-- Data follows --

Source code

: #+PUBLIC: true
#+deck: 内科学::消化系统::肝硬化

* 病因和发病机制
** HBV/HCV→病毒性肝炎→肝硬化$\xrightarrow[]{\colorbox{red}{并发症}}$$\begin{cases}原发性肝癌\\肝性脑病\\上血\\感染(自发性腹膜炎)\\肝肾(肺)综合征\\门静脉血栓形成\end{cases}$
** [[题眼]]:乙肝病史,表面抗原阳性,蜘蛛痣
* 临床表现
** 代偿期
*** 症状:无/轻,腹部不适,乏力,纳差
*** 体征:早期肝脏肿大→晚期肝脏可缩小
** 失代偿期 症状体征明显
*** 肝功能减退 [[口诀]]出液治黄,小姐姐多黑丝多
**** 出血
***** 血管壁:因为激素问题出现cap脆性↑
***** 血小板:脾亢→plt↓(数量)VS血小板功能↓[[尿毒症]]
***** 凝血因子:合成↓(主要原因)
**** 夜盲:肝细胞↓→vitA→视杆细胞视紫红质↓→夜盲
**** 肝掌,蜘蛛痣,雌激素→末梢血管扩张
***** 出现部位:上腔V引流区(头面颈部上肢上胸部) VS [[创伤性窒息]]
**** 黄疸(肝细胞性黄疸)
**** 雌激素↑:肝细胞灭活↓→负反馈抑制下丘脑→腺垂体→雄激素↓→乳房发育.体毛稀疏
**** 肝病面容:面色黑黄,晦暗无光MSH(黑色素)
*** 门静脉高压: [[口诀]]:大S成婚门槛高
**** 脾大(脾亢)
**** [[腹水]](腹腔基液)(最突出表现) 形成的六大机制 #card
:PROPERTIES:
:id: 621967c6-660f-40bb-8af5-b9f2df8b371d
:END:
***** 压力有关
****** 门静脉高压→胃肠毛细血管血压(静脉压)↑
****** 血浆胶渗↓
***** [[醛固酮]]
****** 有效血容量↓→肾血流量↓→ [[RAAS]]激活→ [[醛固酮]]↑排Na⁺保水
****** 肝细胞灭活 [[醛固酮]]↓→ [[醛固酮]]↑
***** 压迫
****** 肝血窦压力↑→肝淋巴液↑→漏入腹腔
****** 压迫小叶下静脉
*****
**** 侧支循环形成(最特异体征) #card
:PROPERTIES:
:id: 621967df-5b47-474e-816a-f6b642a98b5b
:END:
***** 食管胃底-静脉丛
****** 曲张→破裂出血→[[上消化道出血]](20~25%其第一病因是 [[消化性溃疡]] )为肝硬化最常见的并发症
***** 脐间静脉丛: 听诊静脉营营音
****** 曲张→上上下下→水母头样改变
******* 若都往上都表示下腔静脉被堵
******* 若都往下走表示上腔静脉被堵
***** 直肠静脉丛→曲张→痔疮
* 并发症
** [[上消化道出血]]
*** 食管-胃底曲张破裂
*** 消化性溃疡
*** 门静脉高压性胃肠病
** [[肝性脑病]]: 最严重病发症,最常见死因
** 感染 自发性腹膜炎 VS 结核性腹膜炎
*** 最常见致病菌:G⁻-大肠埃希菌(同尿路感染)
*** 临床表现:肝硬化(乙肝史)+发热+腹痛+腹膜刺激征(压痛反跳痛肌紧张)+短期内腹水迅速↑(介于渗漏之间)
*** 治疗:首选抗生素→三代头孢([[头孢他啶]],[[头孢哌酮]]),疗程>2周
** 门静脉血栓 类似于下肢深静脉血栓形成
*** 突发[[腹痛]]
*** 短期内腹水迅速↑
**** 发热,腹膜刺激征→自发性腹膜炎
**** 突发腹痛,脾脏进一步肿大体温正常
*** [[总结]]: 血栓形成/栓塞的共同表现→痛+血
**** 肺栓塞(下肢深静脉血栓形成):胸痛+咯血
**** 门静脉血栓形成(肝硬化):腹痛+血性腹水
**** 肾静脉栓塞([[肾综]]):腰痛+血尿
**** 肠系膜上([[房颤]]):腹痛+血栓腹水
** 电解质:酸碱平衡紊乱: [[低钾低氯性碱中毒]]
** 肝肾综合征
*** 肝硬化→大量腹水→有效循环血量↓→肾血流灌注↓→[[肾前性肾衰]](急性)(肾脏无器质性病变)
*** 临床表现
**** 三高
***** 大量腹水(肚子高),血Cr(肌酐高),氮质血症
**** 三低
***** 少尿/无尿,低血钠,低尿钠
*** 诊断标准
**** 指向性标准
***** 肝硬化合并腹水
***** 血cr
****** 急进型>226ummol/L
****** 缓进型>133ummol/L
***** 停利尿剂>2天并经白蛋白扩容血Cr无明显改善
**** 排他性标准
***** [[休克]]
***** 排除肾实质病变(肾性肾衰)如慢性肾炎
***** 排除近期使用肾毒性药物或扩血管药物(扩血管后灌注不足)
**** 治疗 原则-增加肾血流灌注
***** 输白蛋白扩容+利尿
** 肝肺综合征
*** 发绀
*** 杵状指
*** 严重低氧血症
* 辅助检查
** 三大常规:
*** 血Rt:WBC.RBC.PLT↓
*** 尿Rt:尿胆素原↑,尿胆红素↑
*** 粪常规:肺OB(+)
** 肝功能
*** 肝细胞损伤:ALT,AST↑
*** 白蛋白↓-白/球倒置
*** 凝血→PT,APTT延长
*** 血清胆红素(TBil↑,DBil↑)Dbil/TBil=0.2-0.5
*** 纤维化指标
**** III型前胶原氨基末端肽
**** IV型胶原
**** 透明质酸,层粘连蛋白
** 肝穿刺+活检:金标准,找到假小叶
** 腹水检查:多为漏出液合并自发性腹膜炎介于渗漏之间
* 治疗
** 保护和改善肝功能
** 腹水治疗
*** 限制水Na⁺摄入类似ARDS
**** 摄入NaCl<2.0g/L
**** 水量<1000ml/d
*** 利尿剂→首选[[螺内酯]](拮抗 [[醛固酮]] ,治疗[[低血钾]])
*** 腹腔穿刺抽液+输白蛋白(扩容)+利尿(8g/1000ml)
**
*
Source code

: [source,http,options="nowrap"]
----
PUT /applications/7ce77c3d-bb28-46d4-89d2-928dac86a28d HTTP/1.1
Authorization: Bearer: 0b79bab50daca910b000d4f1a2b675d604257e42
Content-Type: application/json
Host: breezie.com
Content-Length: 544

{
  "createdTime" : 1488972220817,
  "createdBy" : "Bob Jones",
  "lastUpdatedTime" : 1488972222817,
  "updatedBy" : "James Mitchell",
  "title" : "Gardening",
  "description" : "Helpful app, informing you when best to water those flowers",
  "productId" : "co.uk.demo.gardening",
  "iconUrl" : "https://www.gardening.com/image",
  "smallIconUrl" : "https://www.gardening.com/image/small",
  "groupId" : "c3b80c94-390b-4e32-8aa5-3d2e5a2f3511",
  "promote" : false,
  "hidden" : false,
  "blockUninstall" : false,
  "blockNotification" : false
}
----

-- Data concluded --

__Assignment__.
Please copy each line of the entries in which the word "image" shows up.

__Result for this exercise__.
  "iconUrl" : "https://www.gardening.com/image",
  "smallIconUrl" : "https://www.gardening.com/image/small",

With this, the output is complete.